The chatter from the bush telegraph has some terrific yields on cereals being reported and it is impressive to see bunkers building across the bulk handler network.
There has been a huge swing in grower sentiment off the back off this.
Canola was looking like the shining light there for so long and wheat and barley the poor cousins.
But, the reports of four to five tonnes a hectare yields in wheat and barley has recorded renewed confidence in grower selling even with grain prices unchanged now for some time.
Canola harvest is all but over through the central west and should start to taper through the south of the state over the next week.
Yields have been on the lighter end of expectation and this is in part due to disease taking the biggest toll on many crops.
Prices have been relatively range bound with many growers having the opportunity to quit their seed around the $500 a tonne site or farm equivalent.
So far protein has been the limiting factor in wheat and barley crops as harvest heads south with Australian Premium White (APW) and Australian Standard White (ASW) making up the lion share of the deliverable grades.
This has also been a similar dynamic in barley as some growers narrowly miss specs with protein on the lower end of the range.
With wheat and barley harvest now well advanced growers are starting to look for direction in the markets and assess whether the spot cash market will be the best play or whether to warehouse grain and look for some deferred pricing methods.

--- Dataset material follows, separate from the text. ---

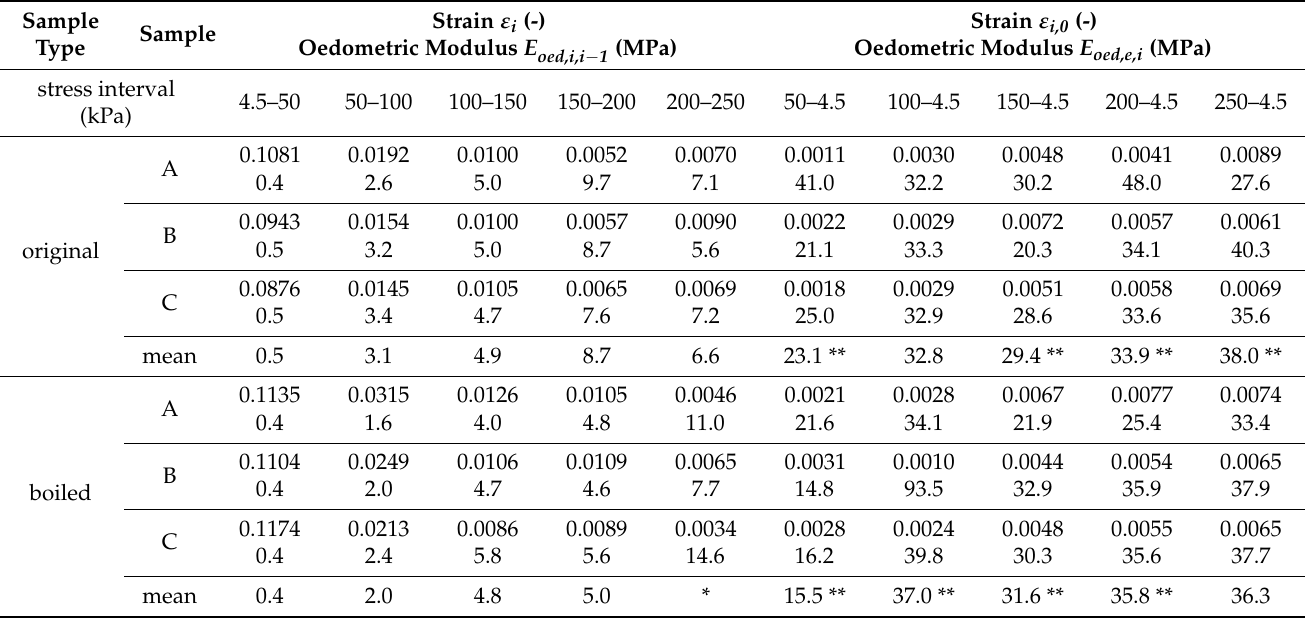
Table 6. Oedometric modulus of kinetic sand for loading and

Pools have been keenly looked at from many growers and others are assessing “cash and call” strategies in the hope that northern hemisphere crops provide some volatility for the markets coming out of dormancy in the new year.
With some reasonable selling in the north of the state the possibility of squeezes in the track markets seem to have been eased with the transfer of grain from the farmer to the trade taking place.
The domestic market will be guided by the size of the export program that can be achieved during the next six months and if the reports of 4t/ha to 5t/ha wheat crops continue as we track south we may take a sizable export program to chew through the piles of wheat that are building up.